Their stated aim was to “outline concrete steps for reform that can be implemented in faithfulness to the faith of the Church and in accordance with its legal structure, but which also show that questions that society brings to the Church are taken seriously.”
But a motion to discuss their contribution within the Synodal process was rejected by the leadership of the Synodal Forum, Claudia Lücking-Michel and Bishop Franz-Josef Overbeck of Essen.
The forum is one of four that make up the Synodal Path, a multi-year process which grew out of the sexual abuse crisis and ends in February 2022. The other three deal with sexual morality, priestly life and the role of women in the Church.
Father Picken said he saw Cardinal Kasper’s statements as confirming the view “that the official forum text is partly based on untenable theological hypotheses and is therefore likely to fail in world Church terms.”

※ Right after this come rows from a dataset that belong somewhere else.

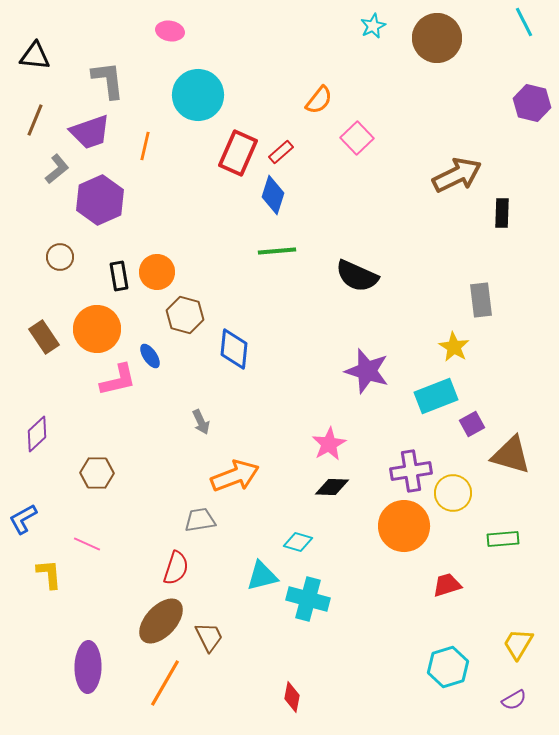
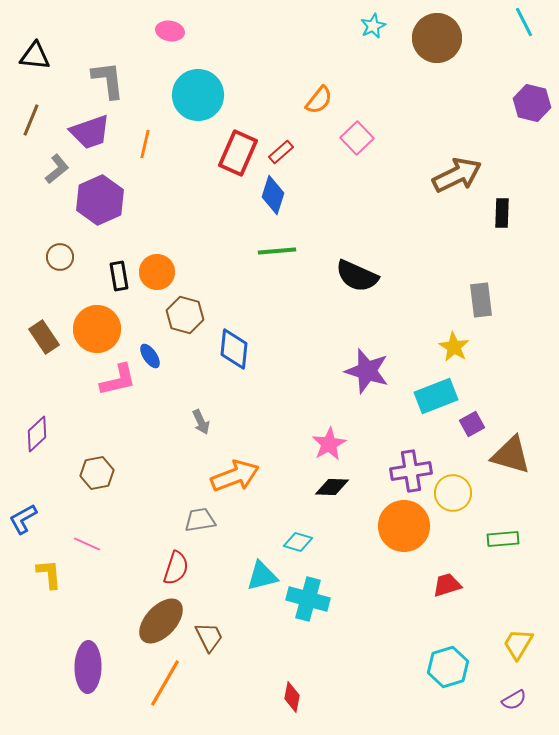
brown line at (35, 120): moved 4 px left
orange line at (145, 146): moved 2 px up
brown hexagon at (97, 473): rotated 12 degrees counterclockwise
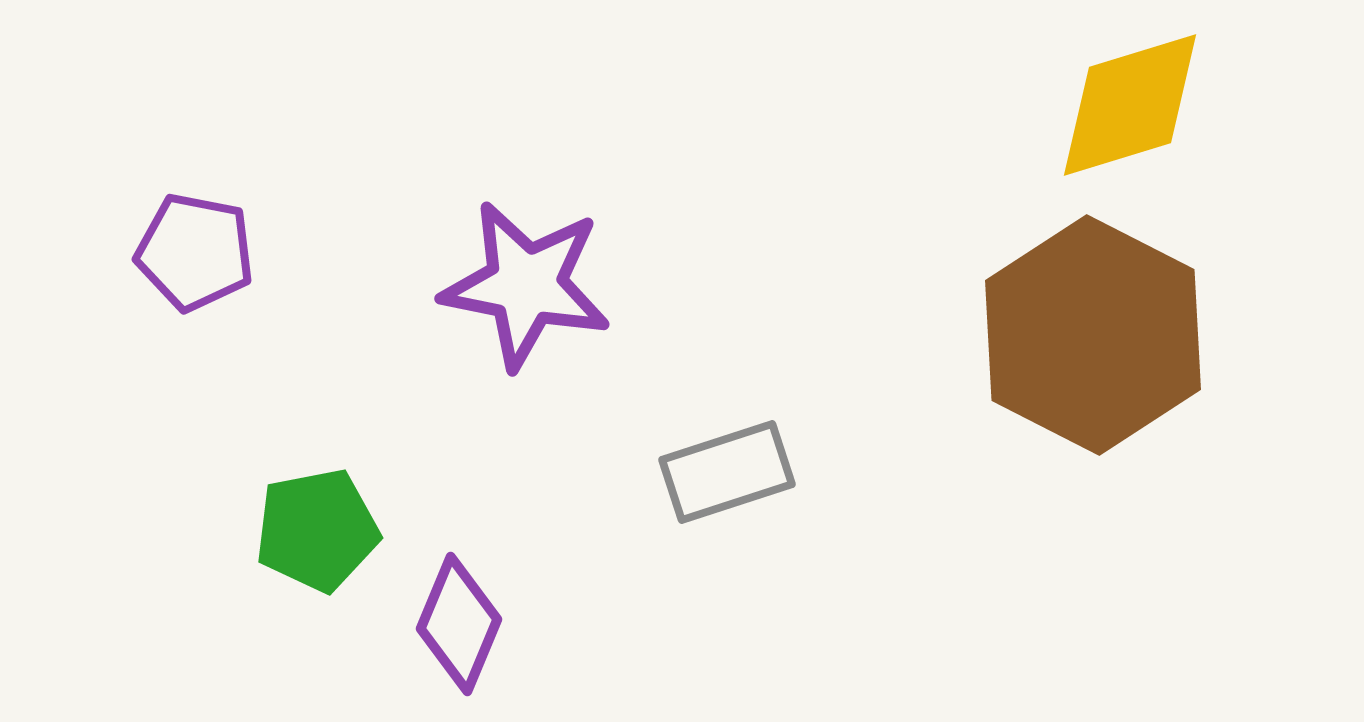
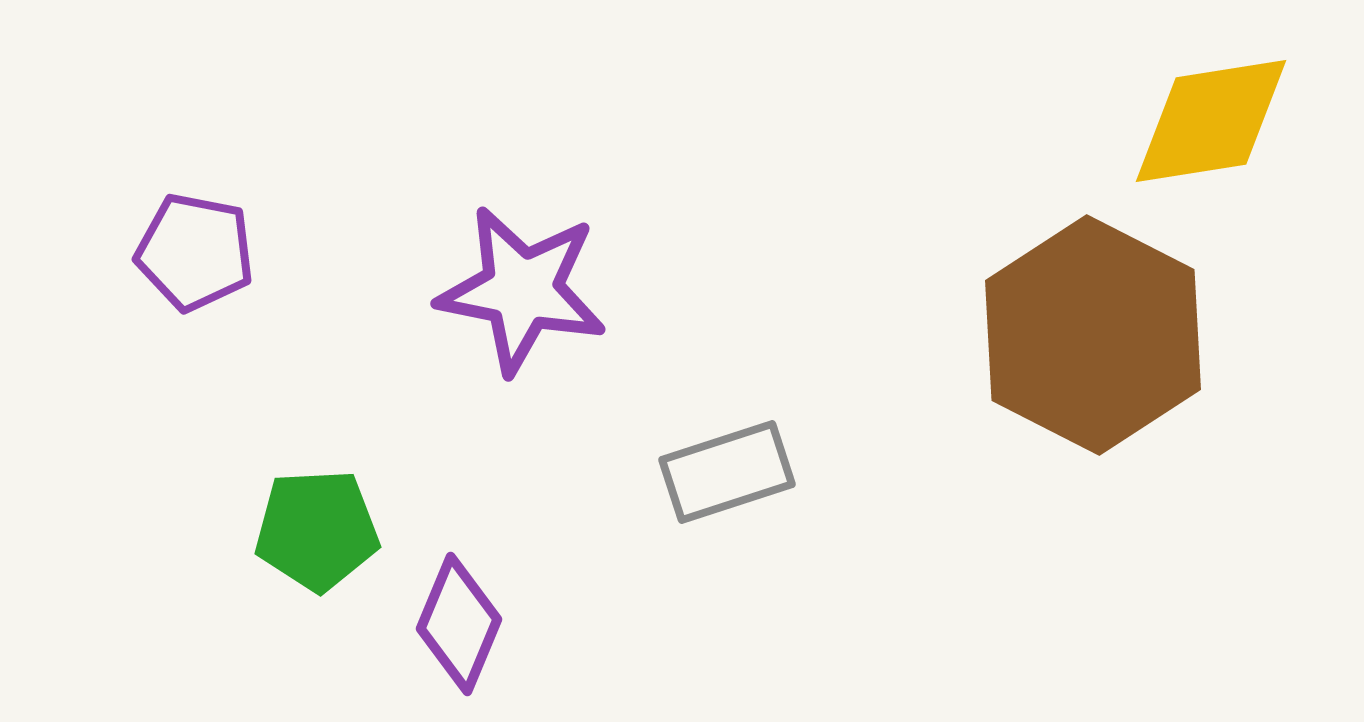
yellow diamond: moved 81 px right, 16 px down; rotated 8 degrees clockwise
purple star: moved 4 px left, 5 px down
green pentagon: rotated 8 degrees clockwise
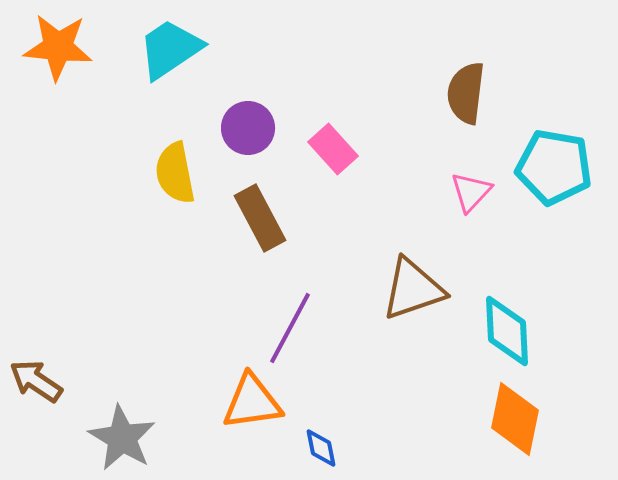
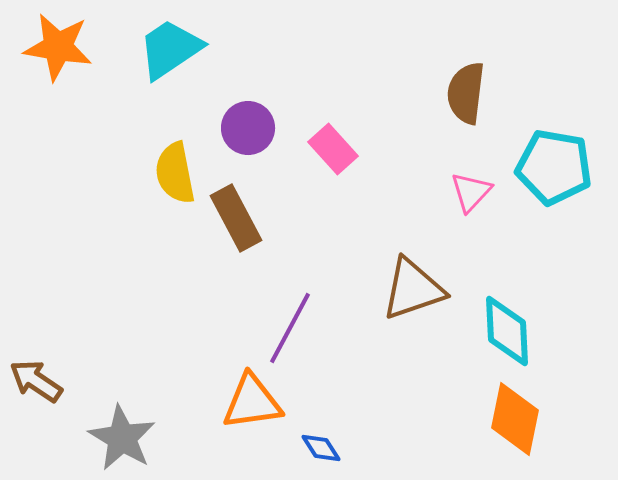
orange star: rotated 4 degrees clockwise
brown rectangle: moved 24 px left
blue diamond: rotated 21 degrees counterclockwise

“Cardinal Kasper emphasizes how important it is on the Synodal Path to struggle for solutions that everyone can support,” Father Picken said. “He thus supports our demand for an open and lively debate. Unfortunately, those in charge of the synodal journey refuse to do just that.

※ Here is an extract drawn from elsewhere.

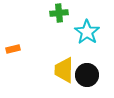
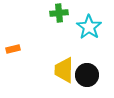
cyan star: moved 2 px right, 5 px up
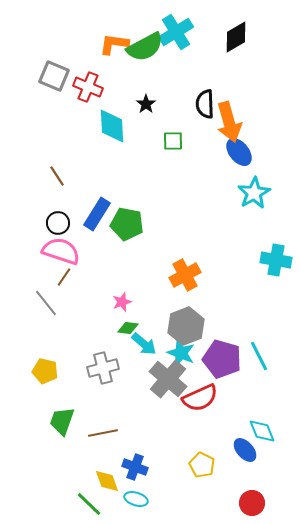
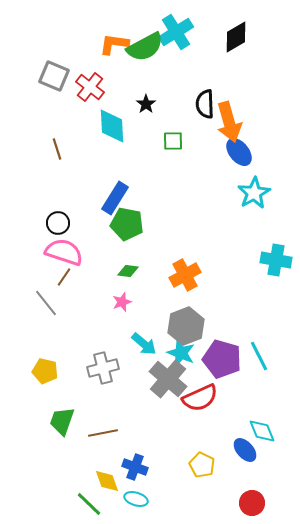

“To our dismay, the chairs of the Synodal Forum rejected a member’s request to discuss the alternative text in the forum. They are thus blocking open dialogue and excluding whole groups. I see this as an indictment of a forum concerned with power, the separation of powers and participation.

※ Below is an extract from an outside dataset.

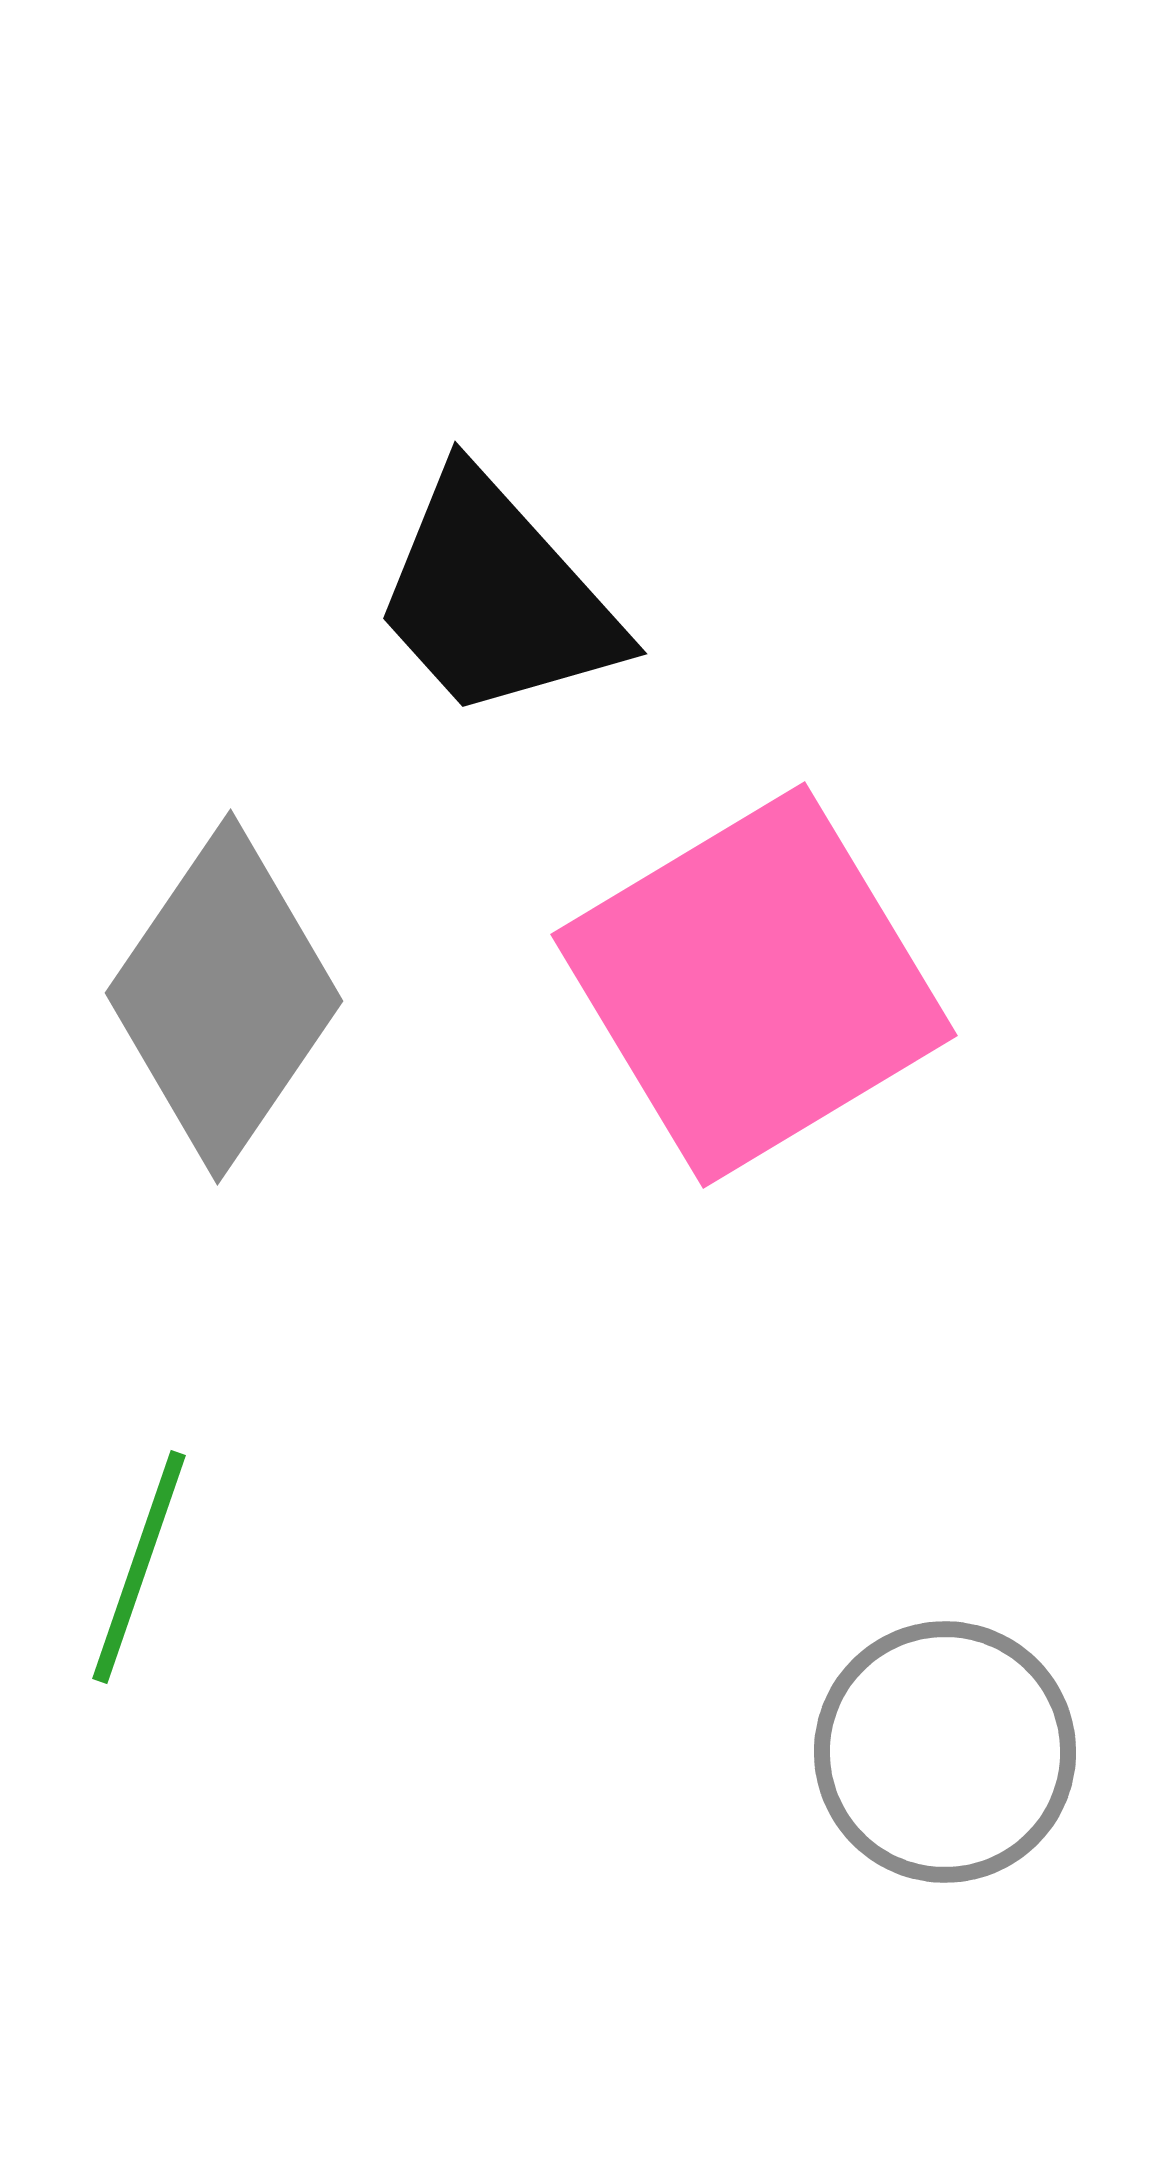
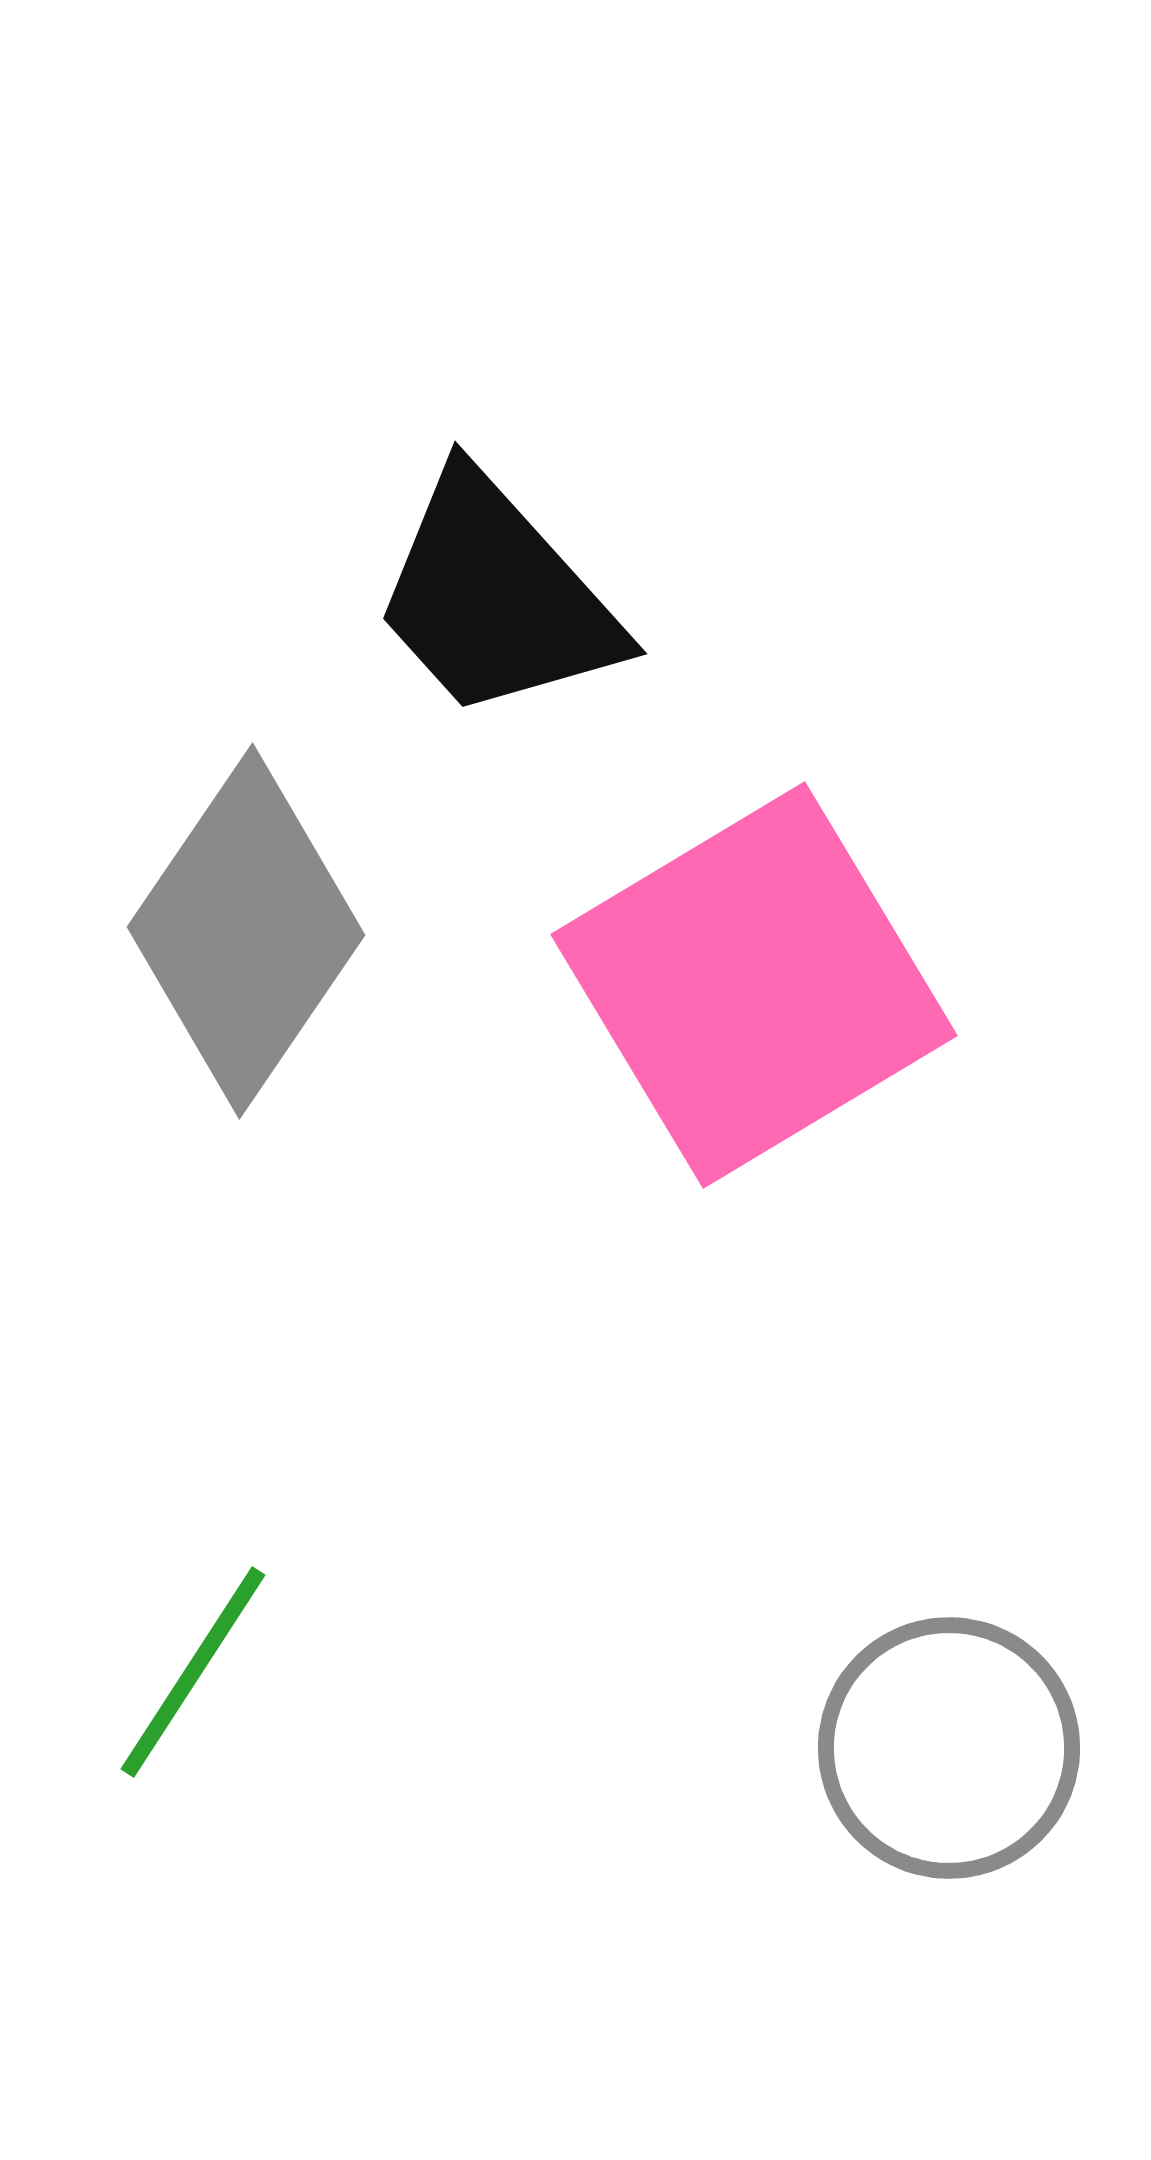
gray diamond: moved 22 px right, 66 px up
green line: moved 54 px right, 105 px down; rotated 14 degrees clockwise
gray circle: moved 4 px right, 4 px up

“We have had to repeatedly experience being screened out, marginalized and silenced,” Father Picken said, adding that this “openly and directly contradicts the meaning of synodality and everything that Pope Francis has proposed” ahead of the upcoming 2021-2023 synod on synodality for the universal Church.
In June, Cardinal Kasper said he was “very worried” about Germany’s Synodal Path and wondered why those involved in the process had not taken Pope Francis’ 2019 letter urging them to take caution “more seriously and, as befits a synod, consider the critical questions in the light of the Gospel?” He also criticized the Synodal Path’s high media profile, saying “it truly does not give a good public image.”
“I am very worried, but I am cautious about making a final overall judgment,” he said.
Bishop Voderholzer has been a longstanding critic of aspects of the Synodal Path. In 2019, along with Cardinal Rainer Woelki of Cologne, he drafted alternative statutes to guide the process, but the proposal was voted down by the German bishops’ permanent council in August 2019. He also voted against statutes for the process the same year.
In February 2020, he said that he detected an “authoritarian despotism” in the procedures of the Synodal Path and in September of the same year, he sharply criticized a text produced by the forum on the role of women, Catholic News Agency reported.
On Sept. 3, Bishop Voderholzer announced the new website on the Synodal Path, which aims to make contributions to the synodal process through texts that are faithful to the teaching and tradition of the Church. The online resource will eventually contain alternative texts for the three other synodal forums.
The second plenary session of the Synodal Assembly, the supreme decision-making body for the Synodal Path, will take place in Frankfurt from Sept. 30 to Oct. 2.
The assembly consists of the German bishops, 69 members of the influential lay Central Committee of German Catholics (ZdK), and representatives of other parts of the Church in Germany.
In his Rome lecture, Cardinal Kasper said it is “not necessary to turn everything upside down; it is only necessary to continue courageously along the path of the Church and of the Council. Then we need not be afraid; then we have the promise of the Lord on our side.”
But he expressed his hope “that both sides are big enough to approach each other,” adding that if a “new departure” is truly desired, “then we need, according to synodal tradition, a unanimous answer that does not divide, but brings us together.”